I really have been feeling very anxious and upset lately. And I'm kind of annoyed about that, because I know it's, at least in part, a response to disappointment over not much coming from the last round of auditions, and from not having any auditions last week (Yesterday I told myself to plan on having that last round of auditions be essentially it for the year. Better that than make myself crazy waiting for something to happen).
But another part of it is this writing thing. I'm frustrated. I'm frustrated that I can't seem to deal with my frustration any better, if that makes sense.
That's one of my very best traps; I get angry because of my anger, depressed because I seem to get depresssed so easily. Blah blah blah and I'm so tired of hearing myself go round like that.
I just want to be doing something that feels worth doing. I want to say something, even if I don't seem to know exactly what that something is.
I chatted with Kevin recently, after having read his play. I asked him how he did what he did–Did he have an idea, then set down at the word processor and put it into words, or did he set down at the word processor and just type till something interesting happened?
In Kevin's case, it's the former. He apparently has so many ideas in his head, they're squirting out his ears.
That's not the way it seems to be working with me. If I wait to have an idea worth anything, I'll never write a word. So in a way, that conversation with Kevin was a potentially deadly one for me, because it could feed my tendency to say "See? I'm not a writer, cause I don't have a million ideas for stories percolating in my brain".
Maybe I'm not a writer, but I have a feeling now that I'll never really know till I set down and actually try to write. For what it's worth, it's become another thing I have to try to do. I have to know.
As for Diaryland, I was thinking yesterday that I need to write as if other people are not reading along. Not worry what anyone thinks, not worry if people are entertained or not entertained, whether they think I'm a good guy or a jerk or smart or pathetic or whatever. Just say what it is I want to say.
I started a new journal at another site recently. It took me a couple days, but I recently wrote an entry in it, then was nonplussed, when I saw the completed entry, that my name was right there, plain as day. The point was to be anonymous, and to see if that anonymity helped me to express myself better.
But today, I'm thinking it really doesn't matter.
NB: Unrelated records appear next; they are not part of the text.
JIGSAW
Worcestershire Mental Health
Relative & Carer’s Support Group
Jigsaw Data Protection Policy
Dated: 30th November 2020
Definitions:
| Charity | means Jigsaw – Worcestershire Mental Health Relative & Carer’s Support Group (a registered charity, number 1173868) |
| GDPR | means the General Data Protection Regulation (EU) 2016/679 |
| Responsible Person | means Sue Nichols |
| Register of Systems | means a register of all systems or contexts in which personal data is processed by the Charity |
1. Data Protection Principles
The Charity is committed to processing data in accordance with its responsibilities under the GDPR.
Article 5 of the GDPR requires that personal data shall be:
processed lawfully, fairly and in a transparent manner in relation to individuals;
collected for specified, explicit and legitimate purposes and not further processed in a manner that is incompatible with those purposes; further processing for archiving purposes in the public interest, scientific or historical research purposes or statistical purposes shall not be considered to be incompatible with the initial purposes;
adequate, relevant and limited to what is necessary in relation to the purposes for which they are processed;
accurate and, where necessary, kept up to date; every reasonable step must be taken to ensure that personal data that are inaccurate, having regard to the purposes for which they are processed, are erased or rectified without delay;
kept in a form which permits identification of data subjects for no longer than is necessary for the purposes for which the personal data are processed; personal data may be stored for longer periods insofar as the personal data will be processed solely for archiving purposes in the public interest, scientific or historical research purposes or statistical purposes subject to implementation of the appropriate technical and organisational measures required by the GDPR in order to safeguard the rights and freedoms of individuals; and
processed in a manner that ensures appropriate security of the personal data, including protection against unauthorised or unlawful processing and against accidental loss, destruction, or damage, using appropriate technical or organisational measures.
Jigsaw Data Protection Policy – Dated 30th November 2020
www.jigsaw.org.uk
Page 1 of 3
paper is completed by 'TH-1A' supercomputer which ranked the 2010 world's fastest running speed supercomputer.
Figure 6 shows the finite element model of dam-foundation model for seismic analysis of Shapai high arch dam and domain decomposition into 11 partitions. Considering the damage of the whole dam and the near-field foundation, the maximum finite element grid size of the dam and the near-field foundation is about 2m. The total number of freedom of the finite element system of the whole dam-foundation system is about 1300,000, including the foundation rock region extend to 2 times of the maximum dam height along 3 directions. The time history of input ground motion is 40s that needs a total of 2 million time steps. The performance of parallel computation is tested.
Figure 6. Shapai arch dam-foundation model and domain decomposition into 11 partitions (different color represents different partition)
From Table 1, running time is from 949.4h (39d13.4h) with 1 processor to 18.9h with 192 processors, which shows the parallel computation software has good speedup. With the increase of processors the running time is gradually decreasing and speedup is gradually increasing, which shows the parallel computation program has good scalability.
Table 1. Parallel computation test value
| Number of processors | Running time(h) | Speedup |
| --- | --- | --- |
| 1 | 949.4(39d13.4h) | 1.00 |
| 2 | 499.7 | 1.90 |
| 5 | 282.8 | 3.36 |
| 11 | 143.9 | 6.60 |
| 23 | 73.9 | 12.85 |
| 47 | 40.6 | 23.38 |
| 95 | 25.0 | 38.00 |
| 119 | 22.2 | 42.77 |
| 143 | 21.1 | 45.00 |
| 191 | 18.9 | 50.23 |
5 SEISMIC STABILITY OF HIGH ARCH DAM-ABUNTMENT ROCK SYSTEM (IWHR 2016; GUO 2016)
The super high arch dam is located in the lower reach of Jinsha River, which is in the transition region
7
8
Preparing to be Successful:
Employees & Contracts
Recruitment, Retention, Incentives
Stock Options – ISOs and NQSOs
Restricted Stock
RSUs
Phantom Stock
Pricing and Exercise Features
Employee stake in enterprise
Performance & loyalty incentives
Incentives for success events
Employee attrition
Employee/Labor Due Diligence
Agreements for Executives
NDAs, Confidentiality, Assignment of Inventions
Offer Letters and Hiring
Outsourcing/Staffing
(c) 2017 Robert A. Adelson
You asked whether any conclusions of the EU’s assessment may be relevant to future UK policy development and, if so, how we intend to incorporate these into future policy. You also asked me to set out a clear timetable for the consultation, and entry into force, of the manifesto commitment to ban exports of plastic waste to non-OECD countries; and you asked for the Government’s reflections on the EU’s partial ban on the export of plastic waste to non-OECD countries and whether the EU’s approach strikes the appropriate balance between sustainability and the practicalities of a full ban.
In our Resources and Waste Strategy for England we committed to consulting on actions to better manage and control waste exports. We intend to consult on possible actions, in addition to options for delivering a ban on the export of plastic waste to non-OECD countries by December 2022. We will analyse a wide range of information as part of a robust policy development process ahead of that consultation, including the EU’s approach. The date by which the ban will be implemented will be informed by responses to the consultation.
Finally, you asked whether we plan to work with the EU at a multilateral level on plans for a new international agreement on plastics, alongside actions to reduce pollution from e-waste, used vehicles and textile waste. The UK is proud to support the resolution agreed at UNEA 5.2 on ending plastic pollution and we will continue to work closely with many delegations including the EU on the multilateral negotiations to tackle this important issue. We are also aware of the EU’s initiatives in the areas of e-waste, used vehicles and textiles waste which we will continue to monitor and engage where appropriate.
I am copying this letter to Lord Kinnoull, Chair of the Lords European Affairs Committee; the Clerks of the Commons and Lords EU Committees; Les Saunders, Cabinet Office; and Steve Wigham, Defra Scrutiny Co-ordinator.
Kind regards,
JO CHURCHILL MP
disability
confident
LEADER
Whether I'm writing a journal for public consumption, or whether I want to be the next Mark Twain (Or at least the first Jim Hoffmaster), the main thing I think I need to do is to own what I'm saying, own my own thoughts and feelings.
Now I'm thinking about this entry...this is the closest thing to "uncensored" I've managed in diaryland for quite some time, and I'm sure it's not the best writing I've ever done, but I'm going to hurry up and post it, because I'm actually interested in seeing how it reads (I usually read and re-read what I write as I'm writing it).